Data excerpts
::::::::
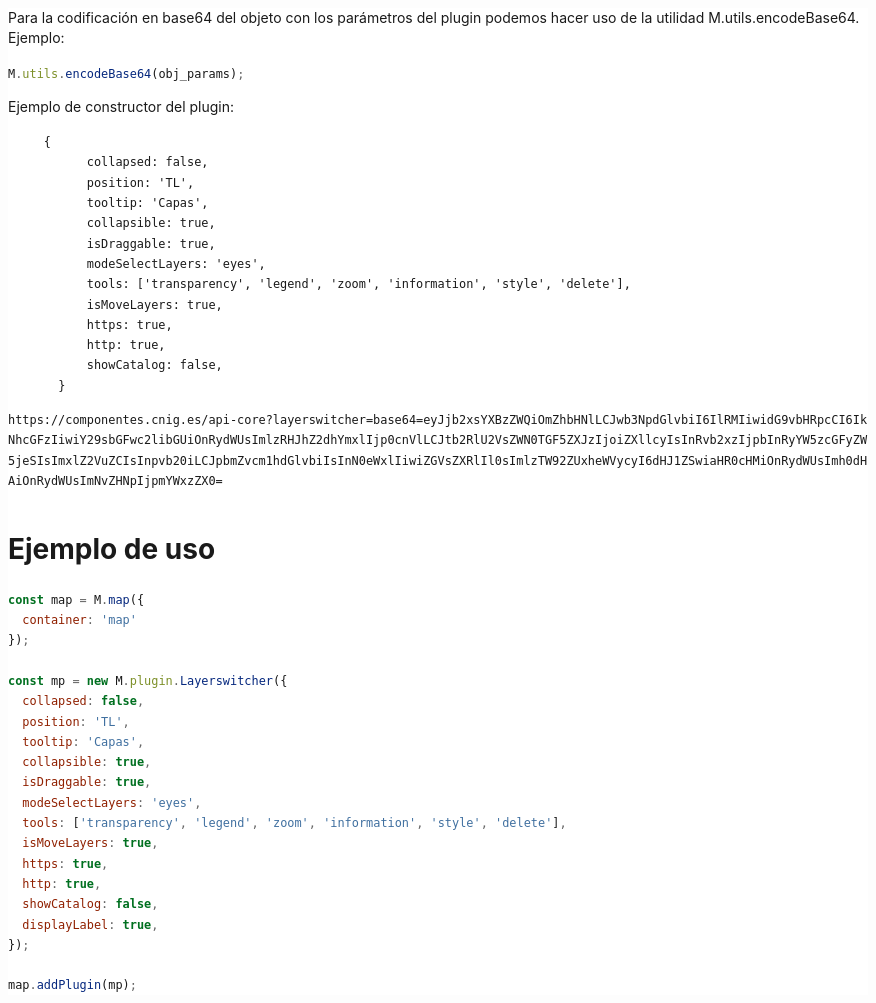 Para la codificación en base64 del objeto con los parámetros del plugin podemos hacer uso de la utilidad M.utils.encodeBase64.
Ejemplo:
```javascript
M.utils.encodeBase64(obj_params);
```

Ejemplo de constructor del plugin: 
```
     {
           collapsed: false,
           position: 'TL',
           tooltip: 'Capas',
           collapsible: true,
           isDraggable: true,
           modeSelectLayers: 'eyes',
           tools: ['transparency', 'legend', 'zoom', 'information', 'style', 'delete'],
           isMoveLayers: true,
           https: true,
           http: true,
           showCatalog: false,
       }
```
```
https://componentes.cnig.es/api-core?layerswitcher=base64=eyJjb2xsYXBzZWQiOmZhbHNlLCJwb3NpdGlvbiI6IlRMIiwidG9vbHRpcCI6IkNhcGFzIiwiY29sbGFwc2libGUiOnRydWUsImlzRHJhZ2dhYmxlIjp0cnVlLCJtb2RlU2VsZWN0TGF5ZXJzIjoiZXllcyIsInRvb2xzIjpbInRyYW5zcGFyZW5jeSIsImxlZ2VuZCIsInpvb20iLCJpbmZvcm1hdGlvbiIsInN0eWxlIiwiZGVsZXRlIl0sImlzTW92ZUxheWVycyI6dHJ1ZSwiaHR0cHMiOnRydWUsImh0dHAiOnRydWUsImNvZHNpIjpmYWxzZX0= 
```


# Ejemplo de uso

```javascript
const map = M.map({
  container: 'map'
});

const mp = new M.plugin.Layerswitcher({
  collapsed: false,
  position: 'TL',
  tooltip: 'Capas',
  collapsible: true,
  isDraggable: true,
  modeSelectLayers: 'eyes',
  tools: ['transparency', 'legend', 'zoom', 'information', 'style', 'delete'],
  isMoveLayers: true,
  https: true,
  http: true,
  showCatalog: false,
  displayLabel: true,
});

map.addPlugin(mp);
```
::::::::
The answer must be a word-for-word copy of all the entries, containing no pictures.

Exercise output:
 Para la codificación en base64 del objeto con los parámetros del plugin podemos hacer uso de la utilidad M.utils.encodeBase64.
Ejemplo:
```javascript
M.utils.encodeBase64(obj_params);
```

Ejemplo de constructor del plugin: 
```
     {
           collapsed: false,
           position: 'TL',
           tooltip: 'Capas',
           collapsible: true,
           isDraggable: true,
           modeSelectLayers: 'eyes',
           tools: ['transparency', 'legend', 'zoom', 'information', 'style', 'delete'],
           isMoveLayers: true,
           https: true,
           http: true,
           showCatalog: false,
       }
```
```
https://componentes.cnig.es/api-core?layerswitcher=base64=eyJjb2xsYXBzZWQiOmZhbHNlLCJwb3NpdGlvbiI6IlRMIiwidG9vbHRpcCI6IkNhcGFzIiwiY29sbGFwc2libGUiOnRydWUsImlzRHJhZ2dhYmxlIjp0cnVlLCJtb2RlU2VsZWN0TGF5ZXJzIjoiZXllcyIsInRvb2xzIjpbInRyYW5zcGFyZW5jeSIsImxlZ2VuZCIsInpvb20iLCJpbmZvcm1hdGlvbiIsInN0eWxlIiwiZGVsZXRlIl0sImlzTW92ZUxheWVycyI6dHJ1ZSwiaHR0cHMiOnRydWUsImh0dHAiOnRydWUsImNvZHNpIjpmYWxzZX0= 
```


# Ejemplo de uso

```javascript
const map = M.map({
  container: 'map'
});

const mp = new M.plugin.Layerswitcher({
  collapsed: false,
  position: 'TL',
  tooltip: 'Capas',
  collapsible: true,
  isDraggable: true,
  modeSelectLayers: 'eyes',
  tools: ['transparency', 'legend', 'zoom', 'information', 'style', 'delete'],
  isMoveLayers: true,
  https: true,
  http: true,
  showCatalog: false,
  displayLabel: true,
});

map.addPlugin(mp);
```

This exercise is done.